Exercise description: Extract the rows from their first line up to and including the line that contains "2. [Introduction | Scala 3", reproducing each line without any change. Leave the pictures out of your answer.

Excerpted data:
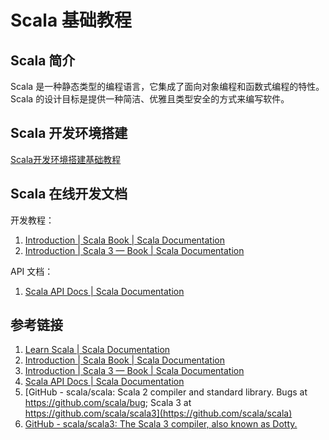 # Scala 基础教程

## Scala 简介

Scala 是一种静态类型的编程语言，它集成了面向对象编程和函数式编程的特性。Scala 的设计目标是提供一种简洁、优雅且类型安全的方式来编写软件。

## Scala 开发环境搭建

[Scala开发环境搭建基础教程](work/programming/Scala/Scala开发环境搭建基础教程.md)

## Scala 在线开发文档

开发教程：
1. [Introduction | Scala Book | Scala Documentation](https://docs.scala-lang.org/overviews/scala-book/introduction.html)
2. [Introduction | Scala 3 — Book | Scala Documentation](https://docs.scala-lang.org/scala3/book/introduction.html)

API 文档：
1. [Scala API Docs | Scala Documentation](https://docs.scala-lang.org/api/all.html)

## 参考链接

1. [Learn Scala | Scala Documentation](https://docs.scala-lang.org/)
2. [Introduction | Scala Book | Scala Documentation](https://docs.scala-lang.org/overviews/scala-book/introduction.html)
3. [Introduction | Scala 3 — Book | Scala Documentation](https://docs.scala-lang.org/scala3/book/introduction.html)
4. [Scala API Docs | Scala Documentation](https://docs.scala-lang.org/api/all.html)
5. [GitHub - scala/scala: Scala 2 compiler and standard library. Bugs at https://github.com/scala/bug; Scala 3 at https://github.com/scala/scala3](https://github.com/scala/scala)
6. [GitHub - scala/scala3: The Scala 3 compiler, also known as Dotty.](https://github.com/scala/scala3)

Response:
 # Scala 基础教程

## Scala 简介

Scala 是一种静态类型的编程语言，它集成了面向对象编程和函数式编程的特性。Scala 的设计目标是提供一种简洁、优雅且类型安全的方式来编写软件。

## Scala 开发环境搭建

[Scala开发环境搭建基础教程](work/programming/Scala/Scala开发环境搭建基础教程.md)

## Scala 在线开发文档

开发教程：
1. [Introduction | Scala Book | Scala Documentation](https://docs.scala-lang.org/overviews/scala-book/introduction.html)
2. [Introduction | Scala 3 — Book | Scala Documentation](https://docs.scala-lang.org/scala3/book/introduction.html)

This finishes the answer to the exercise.